The Annual General and Special Meeting is scheduled for June 30, 2026 at 2:00 p.m. Pacific Time. It will take place at NexGen’s Vancouver corporate office and will be accessible by webcast and conference call for broader shareholder participation.

What is the record date for voting at NexGen Energy’s 2026 shareholder meeting?

Shareholders of record as of May 11, 2026 are entitled to receive the meeting materials and vote. NexGen has mailed a Notice of Meeting and Management Information Circular to these shareholders outlining all resolutions and voting considerations.

What is the proxy voting deadline for NexGen Energy (NXE) shareholders?

Shareholders are asked to submit their vote before the proxy deposit deadline of 2:00 p.m.

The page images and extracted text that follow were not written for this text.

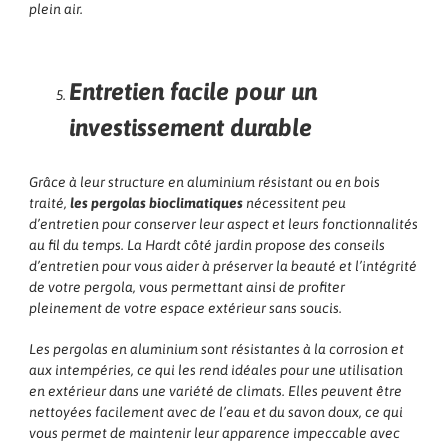
plein air.
Entretien facile pour un
investissement durable
Grâce à leur structure en aluminium résistant ou en bois
traité,
les pergolas bioclimatiques
nécessitent peu
d’entretien pour conserver leur aspect et leurs fonctionnalités
au fil du temps. La Hardt côté jardin propose des conseils
d’entretien pour vous aider à préserver la beauté et l’intégrité
de votre pergola, vous permettant ainsi de profiter
pleinement de votre espace extérieur sans soucis.
Les pergolas en aluminium sont résistantes à la corrosion et
aux intempéries, ce qui les rend idéales pour une utilisation
en extérieur dans une variété de climats. Elles peuvent être
nettoyées facilement avec de l’eau et du savon doux, ce qui
vous permet de maintenir leur apparence impeccable avec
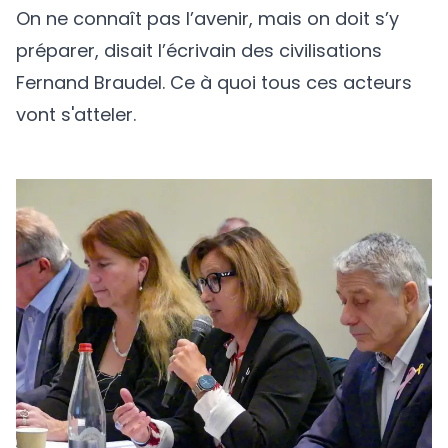
On ne connaît pas l’avenir, mais on doit s’y
préparer, disait l’écrivain des civilisations
Fernand Braudel. Ce à quoi tous ces acteurs
vont s'atteler.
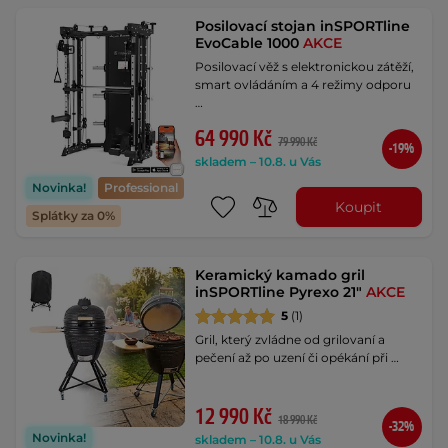
Posilovací stojan inSPORTline
EvoCable 1000
AKCE
Posilovací věž s elektronickou zátěží,
smart ovládáním a 4 režimy odporu
…
64 990 Kč
79 990 Kč
-19%
skladem – 10.8. u Vás
Novinka!
Professional
Koupit
Splátky za 0%
Keramický kamado gril
inSPORTline Pyrexo 21"
AKCE
5
(1)
Gril, který zvládne od grilovaní a
pečení až po uzení či opékání při …
12 990 Kč
18 990 Kč
-32%
Novinka!
skladem – 10.8. u Vás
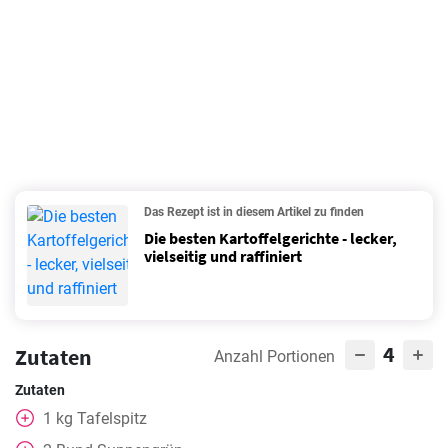
Das Rezept ist in diesem Artikel zu finden
Die besten Kartoffelgerichte - lecker,
vielseitig und raffiniert
4
Zutaten
Anzahl Portionen
Zutaten
1
kg
Tafelspitz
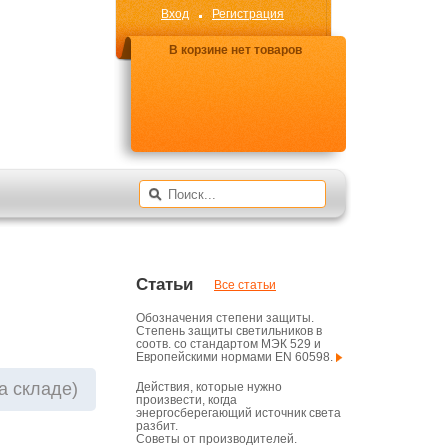
Вход
Регистрация
В корзине нет товаров
Статьи
Все статьи
Обозначения степени защиты.
Степень защиты светильников в
соотв. со стандартом МЭК 529 и
Европейскими нормами EN 60598.
на складе)
Действия, которые нужно
произвести, когда
энергосберегающий источник света
разбит.
Советы от производителей.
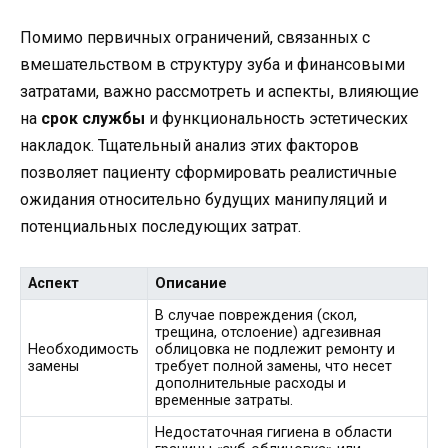
Помимо первичных ограничений, связанных с
вмешательством в структуру зуба и финансовыми
затратами, важно рассмотреть и аспекты, влияющие
на
срок службы
и функциональность эстетических
накладок. Тщательный анализ этих факторов
позволяет пациенту сформировать реалистичные
ожидания относительно будущих манипуляций и
потенциальных последующих затрат.
Аспект
Описание
В случае повреждения (скол,
трещина, отслоение) адгезивная
Необходимость
облицовка не подлежит ремонту и
замены
требует полной замены, что несет
дополнительные расходы и
временные затраты.
Недостаточная гигиена в области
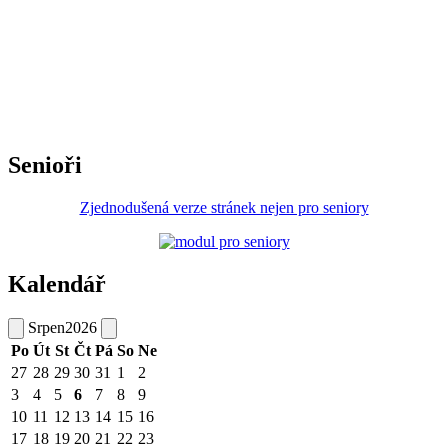
Senioři
Zjednodušená verze stránek nejen pro seniory
Kalendář
Srpen
2026
Po
Út
St
Čt
Pá
So
Ne
27
28
29
30
31
1
2
3
4
5
6
7
8
9
10
11
12
13
14
15
16
17
18
19
20
21
22
23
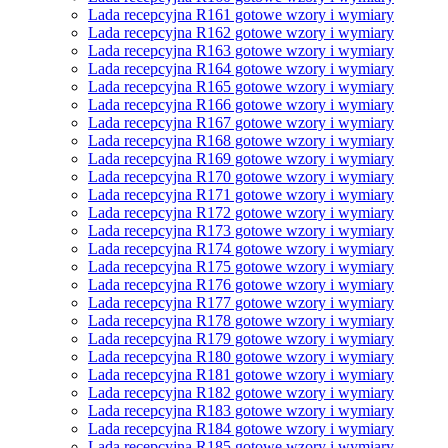
Lada recepcyjna R161 gotowe wzory i wymiary
Lada recepcyjna R162 gotowe wzory i wymiary
Lada recepcyjna R163 gotowe wzory i wymiary
Lada recepcyjna R164 gotowe wzory i wymiary
Lada recepcyjna R165 gotowe wzory i wymiary
Lada recepcyjna R166 gotowe wzory i wymiary
Lada recepcyjna R167 gotowe wzory i wymiary
Lada recepcyjna R168 gotowe wzory i wymiary
Lada recepcyjna R169 gotowe wzory i wymiary
Lada recepcyjna R170 gotowe wzory i wymiary
Lada recepcyjna R171 gotowe wzory i wymiary
Lada recepcyjna R172 gotowe wzory i wymiary
Lada recepcyjna R173 gotowe wzory i wymiary
Lada recepcyjna R174 gotowe wzory i wymiary
Lada recepcyjna R175 gotowe wzory i wymiary
Lada recepcyjna R176 gotowe wzory i wymiary
Lada recepcyjna R177 gotowe wzory i wymiary
Lada recepcyjna R178 gotowe wzory i wymiary
Lada recepcyjna R179 gotowe wzory i wymiary
Lada recepcyjna R180 gotowe wzory i wymiary
Lada recepcyjna R181 gotowe wzory i wymiary
Lada recepcyjna R182 gotowe wzory i wymiary
Lada recepcyjna R183 gotowe wzory i wymiary
Lada recepcyjna R184 gotowe wzory i wymiary
Lada recepcyjna R185 gotowe wzory i wymiary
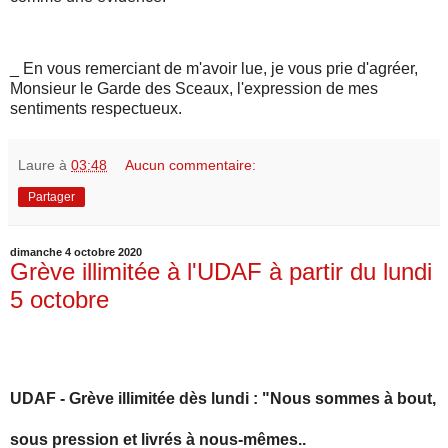
_ En vous remerciant de m'avoir lue, je vous prie d'agréer,
Monsieur le Garde des Sceaux, l'expression de mes
sentiments respectueux.
Laure
à
03:48
Aucun commentaire:
Partager
dimanche 4 octobre 2020
Grève illimitée à l'UDAF à partir du lundi
5 octobre
UDAF - Grève illimitée dès lundi : "Nous sommes à bout,
sous pression et livrés à nous-mêmes..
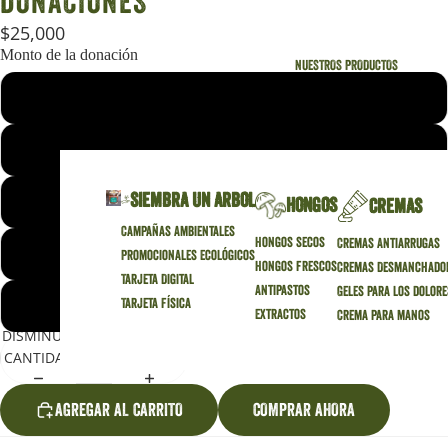
DONACIONES
$25,000
Monto de la donación
NUESTROS PRODUCTOS
25000
50000
SIEMBRA UN ARBOL
100000
HONGOS
CREMAS
Campañas Ambientales
Hongos secos
Cremas Antiarrugas
300000
Promocionales Ecológicos
Hongos frescos
Cremas Desmanchado
Tarjeta Digital
Antipastos
Geles para los dolore
Tarjeta Física
500000
Extractos
Crema para manos
DISMINUIR
AUMENTAR
CANTIDAD
CANTIDAD
AGREGAR AL CARRITO
COMPRAR AHORA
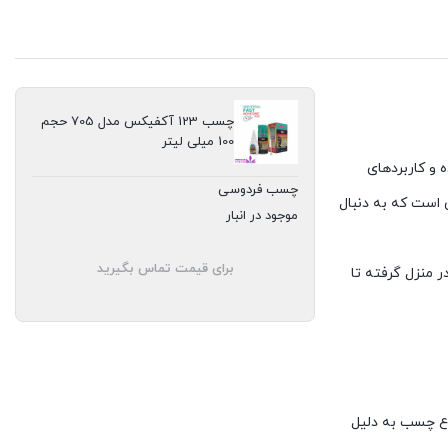
چسب 123 آکفیکس مدل 705 حجم
100 میلی لیتر
ه و کاربردهای
چسب فردوسی
لیتر، انتخابی ایده آل برای افرادی است که به دنبال
موجود در انبار
برای قیمت تماس بگیرید
ر منزل گرفته تا
وع چسب به دلیل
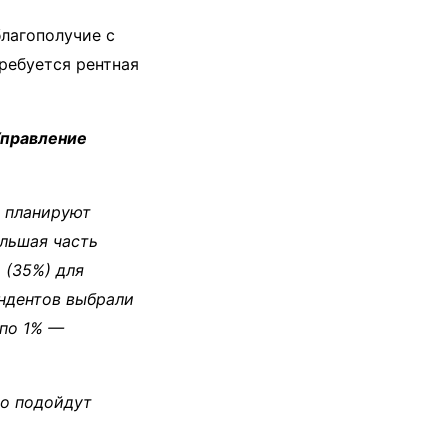
лагополучие с
ребуется рентная
Управление
, планируют
ольшая часть
 (35%) для
ондентов выбрали
 по 1% —
шо подойдут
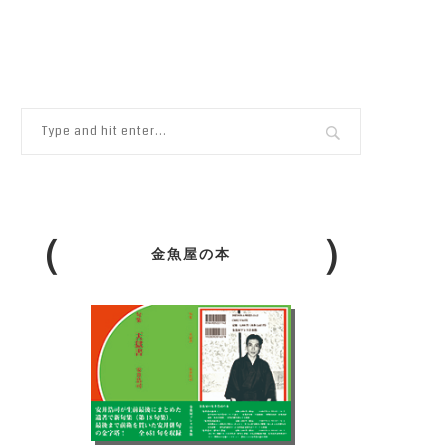
金魚屋の本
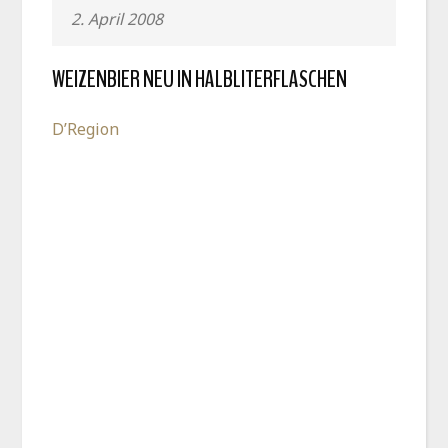
2. April 2008
WEIZENBIER NEU IN HALBLITERFLASCHEN
D’Region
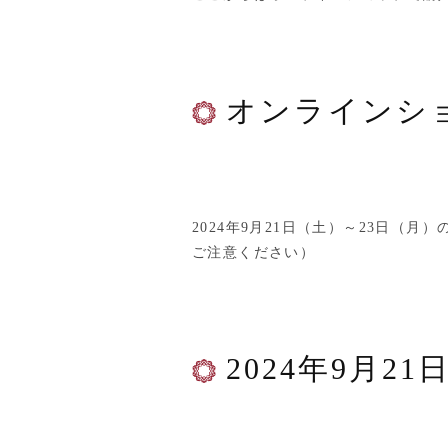
オンラインシ
2024年9月21日（土）～23日（
ご注意ください）
2024年9月2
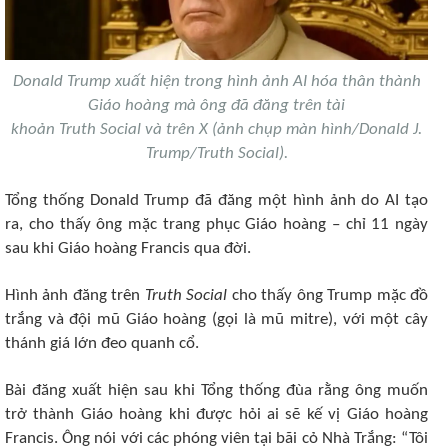
Donald Trump xuất hiện trong hình ảnh AI hóa thân thành
Giáo hoàng mà ông đã đăng trên tài
khoản Truth Social và trên X (ảnh chụp màn hình/Donald J.
Trump/Truth Social).
Tổng thống Donald Trump đã đăng một hình ảnh do AI tạo
ra, cho thấy ông mặc trang phục Giáo hoàng – chỉ 11 ngày
sau khi Giáo hoàng Francis qua đời.
Hình ảnh đăng trên
Truth Social
cho thấy ông Trump mặc đồ
trắng và đội mũ Giáo hoàng (gọi là mũ mitre), với một cây
thánh giá lớn đeo quanh cổ.
Bài đăng xuất hiện sau khi Tổng thống đùa rằng ông muốn
trở thành Giáo hoàng khi được hỏi ai sẽ kế vị Giáo hoàng
Francis. Ông nói với các phóng viên tại bãi cỏ Nhà Trắng: “Tôi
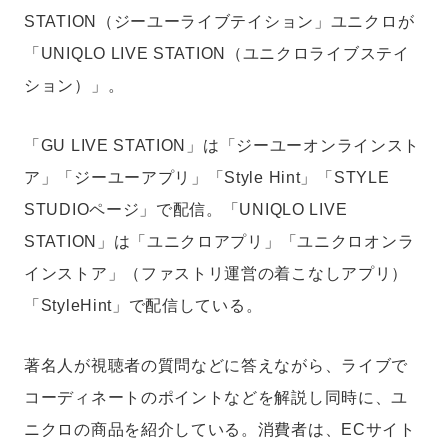
STATION（ジーユーライブテイション」ユニクロが
「UNIQLO LIVE STATION（ユニクロライブステイ
ション）」。
「GU LIVE STATION」は「ジーユーオンラインスト
ア」「ジーユーアプリ」「Style Hint」「STYLE
STUDIOページ」で配信。「UNIQLO LIVE
STATION」は「ユニクロアプリ」「ユニクロオンラ
インストア」（ファストリ運営の着こなしアプリ）
「StyleHint」で配信している。
著名人が視聴者の質問などに答えながら、ライブで
コーディネートのポイントなどを解説し同時に、ユ
ニクロの商品を紹介している。消費者は、ECサイト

Pacific Time on June 26, 2026. This advance deadline helps ensure votes are properly tabulated ahead of the June 30, 2026 Annual General and Special Meeting.

How can NexGen Energy (NXE) shareholders vote their shares?

Shareholders can vote online, by phone, fax, or mail, using the control number and instructions provided. Different links and processes apply to non-registered, registered, and CDI holders, with full details in the meeting materials and voting instruction forms.

Where can investors find NexGen Energy’s Management Information Circular?

The Management Information Circular is available on SEDAR+ and the company’s website under NexGen’s Investor Center. It provides detailed background on each agenda item, including director elections, auditor appointment, and the Shareholder Rights Plan resolution.